The resource is located in the Dotson I&L zones, starts at surface, and is open at depth and to the east. It was based on roughly 8,700 metres of drilling, while the company has since recovered 4,000 metres of historic core from the project drilled in the 1970s and is working through an $8-million 2011 field program on the project to improve the resource and advance a scoping study.
A 1989 U.S. geological survey, meanwhile, estimated the area could still hosts roughly 11 million lbs. of uranium as well as rare earth elements. An historic, non-compliant resource was established at the time that estimated the area hosted 374 million lbs. of TREO.

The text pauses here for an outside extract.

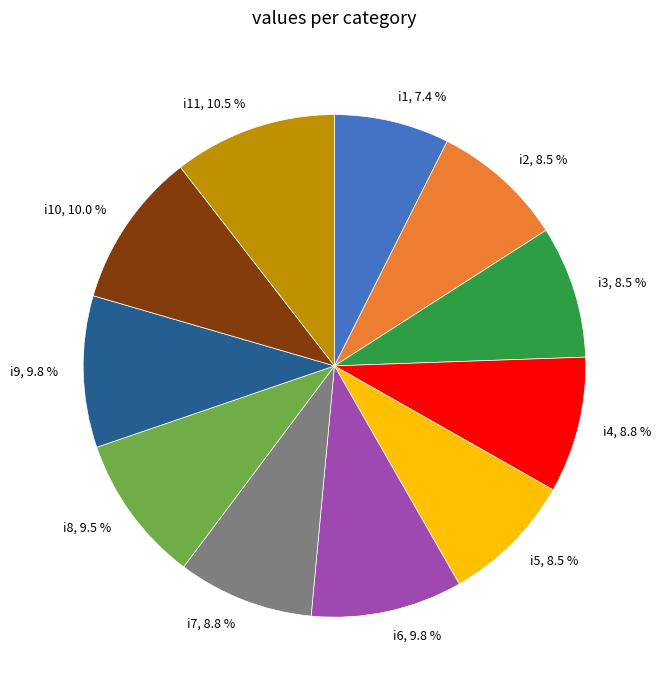

Combined, do i2, 8.5 % and i8, 9.5 % account for over 50%?

No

On the other side of the continent, Ucore recently revised the terms to sell part of its Bottom Brook REE property in western Newfoundland to Kirrin Resources (KYM-V). Kirrin can earn 50% of the project by spending $2 million on exploration by the end of 2014 and issuing Ucore 300,000 shares. Kirrin has already met roughly half the requirements. The best intercept at Bottom Brook was a 5.6-metre interval grading 4.47% TREO, with a heavy to total rare earth oxide ratio of 9.2%.
Ucore’s share price closed unchanged at 46¢ on the metallurgical results. The company has a 52-week share price range between 36¢ and $1.28 and 151.4 million shares outstanding.